■ STUDY TEXT:
This report provides documentation about the natural history and the potential positive outcomes in patients with HLCS deficiency due a homozygous L216R mutation when treated with high-dose oral biotin, avoidance of fasting, and carnitine supplementation. More research will need to be completed on HLCS deficiency with special attention to prenatal diagnosis and biotin therapy. Pregnancies at risk for severe HLCS deficiency can be monitored by prenatal ultrasound with close attention given to CNS findings. Prenatal diagnosis and maternal biotin therapy can be considered. Evaluation of the affected or at-risk neonate may need to include special attention to the platelet count, cranial imaging studies, and prompt treatment of any metabolic derangements. The dose of biotin should be minimally optimized to prevent metabolic decompensation and control dermatitis, but ideally should try to maximize the long-term developmental outcome.

■ TASK: Extend the report on HLCS deficiency past its final sentence, carrying on in the same clinical style.

■ RECORDS PROVIDED:
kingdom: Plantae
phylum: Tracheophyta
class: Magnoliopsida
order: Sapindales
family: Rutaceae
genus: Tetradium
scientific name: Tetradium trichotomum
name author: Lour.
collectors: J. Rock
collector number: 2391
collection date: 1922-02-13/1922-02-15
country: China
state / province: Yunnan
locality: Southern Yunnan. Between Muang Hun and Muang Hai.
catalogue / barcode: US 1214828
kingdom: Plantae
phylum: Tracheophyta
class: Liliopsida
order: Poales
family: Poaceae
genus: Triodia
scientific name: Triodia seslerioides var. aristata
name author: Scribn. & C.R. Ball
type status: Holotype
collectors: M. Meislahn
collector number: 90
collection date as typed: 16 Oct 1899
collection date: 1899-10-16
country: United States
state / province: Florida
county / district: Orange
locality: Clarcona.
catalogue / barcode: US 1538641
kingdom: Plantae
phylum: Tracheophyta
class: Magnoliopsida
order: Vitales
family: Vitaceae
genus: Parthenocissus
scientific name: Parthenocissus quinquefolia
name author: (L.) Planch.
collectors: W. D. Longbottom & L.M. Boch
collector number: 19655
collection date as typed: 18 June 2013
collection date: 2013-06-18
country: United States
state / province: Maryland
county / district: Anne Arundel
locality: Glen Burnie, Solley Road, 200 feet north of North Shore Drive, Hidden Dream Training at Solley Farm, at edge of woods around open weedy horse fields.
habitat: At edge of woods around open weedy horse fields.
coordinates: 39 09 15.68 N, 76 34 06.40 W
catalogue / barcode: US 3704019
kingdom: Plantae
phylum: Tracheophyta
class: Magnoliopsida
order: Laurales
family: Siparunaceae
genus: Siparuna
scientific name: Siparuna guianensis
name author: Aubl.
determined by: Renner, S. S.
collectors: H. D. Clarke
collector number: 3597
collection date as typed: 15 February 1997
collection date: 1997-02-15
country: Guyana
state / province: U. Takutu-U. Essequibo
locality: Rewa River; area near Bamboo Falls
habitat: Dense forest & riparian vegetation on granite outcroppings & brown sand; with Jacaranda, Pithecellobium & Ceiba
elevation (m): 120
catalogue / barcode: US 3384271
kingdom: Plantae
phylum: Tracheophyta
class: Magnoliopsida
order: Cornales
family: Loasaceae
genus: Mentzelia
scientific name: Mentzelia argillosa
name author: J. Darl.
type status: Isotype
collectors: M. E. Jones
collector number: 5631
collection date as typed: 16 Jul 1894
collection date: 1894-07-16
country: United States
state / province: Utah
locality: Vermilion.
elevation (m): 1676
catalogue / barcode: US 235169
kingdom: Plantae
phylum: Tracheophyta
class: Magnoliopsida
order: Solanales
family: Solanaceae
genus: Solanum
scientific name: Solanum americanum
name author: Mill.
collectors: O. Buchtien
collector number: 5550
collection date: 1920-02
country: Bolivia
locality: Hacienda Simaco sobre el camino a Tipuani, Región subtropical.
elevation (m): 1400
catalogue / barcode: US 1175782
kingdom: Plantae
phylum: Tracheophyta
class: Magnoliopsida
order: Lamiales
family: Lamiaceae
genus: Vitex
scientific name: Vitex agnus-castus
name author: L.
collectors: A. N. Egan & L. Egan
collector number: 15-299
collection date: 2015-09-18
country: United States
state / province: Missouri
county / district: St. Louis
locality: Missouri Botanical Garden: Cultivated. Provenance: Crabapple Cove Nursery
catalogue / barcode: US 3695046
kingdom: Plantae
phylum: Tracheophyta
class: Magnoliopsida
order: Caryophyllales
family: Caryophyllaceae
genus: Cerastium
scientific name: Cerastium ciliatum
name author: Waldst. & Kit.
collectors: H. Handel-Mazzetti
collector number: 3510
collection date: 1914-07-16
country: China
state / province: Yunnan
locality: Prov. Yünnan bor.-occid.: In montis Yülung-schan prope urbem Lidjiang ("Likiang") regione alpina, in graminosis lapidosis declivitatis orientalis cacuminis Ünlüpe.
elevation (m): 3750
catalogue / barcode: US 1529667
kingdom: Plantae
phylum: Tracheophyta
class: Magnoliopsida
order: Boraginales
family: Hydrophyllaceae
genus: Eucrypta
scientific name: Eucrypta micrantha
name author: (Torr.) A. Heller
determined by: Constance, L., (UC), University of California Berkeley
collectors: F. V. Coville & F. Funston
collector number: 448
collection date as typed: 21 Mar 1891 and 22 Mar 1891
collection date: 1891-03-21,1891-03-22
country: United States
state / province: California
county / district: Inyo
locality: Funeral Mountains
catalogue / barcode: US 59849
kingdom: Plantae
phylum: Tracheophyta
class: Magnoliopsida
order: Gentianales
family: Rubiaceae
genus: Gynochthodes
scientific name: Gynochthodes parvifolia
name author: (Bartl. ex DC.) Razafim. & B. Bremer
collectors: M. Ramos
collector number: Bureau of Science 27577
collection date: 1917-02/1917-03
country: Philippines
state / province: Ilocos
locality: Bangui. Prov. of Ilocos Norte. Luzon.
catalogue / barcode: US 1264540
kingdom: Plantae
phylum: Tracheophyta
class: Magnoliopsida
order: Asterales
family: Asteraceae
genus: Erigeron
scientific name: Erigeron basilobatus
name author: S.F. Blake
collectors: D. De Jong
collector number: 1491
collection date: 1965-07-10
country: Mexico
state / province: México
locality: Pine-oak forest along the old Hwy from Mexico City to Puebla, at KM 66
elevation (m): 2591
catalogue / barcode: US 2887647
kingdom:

■ OUTPUT FOR THIS EXERCISE:
We would like to thank the family and all of the laboratory and medical personnel involved in the care of these children. We would like to particularly thank Dr. Wade Kyono, the hematologist involved in their care.
This report provides documentation about the natural history and potential positive outcomes in two patients with HLCS deficiency due a homozygous L216R mutation when treated with high-dose oral biotin.
Thomas Slavin, Syed Zaidi, Charles Neal, Brenda Nishikawa, and Laurie Seaver declare that they have no conflict of interest.
Thomas Slavin and Laurie Seaver were the metabolic clinicians involved in the care of the siblings and primary writers of the report. Charles Neal provided neonatal care and assisted with report editing and the discussion of IVIG therapy. Syed Zaidi helped care for Case 2 as a neonate and assisted with the background research. Brenda Nishikawa was the children’s pediatrician and helped edit this report for overall accuracy.
Patients described in this case report were treated with standard medical care. Proper consent was obtained for inclusion of the patients in this case report. This report was reviewed by Hawai‘i Pacific Health and was found to meet the definition of a case report and is in compliance with applicable research and patient privacy regulations. Additional informed consent was obtained for all patients for whom identifying information is included in this report.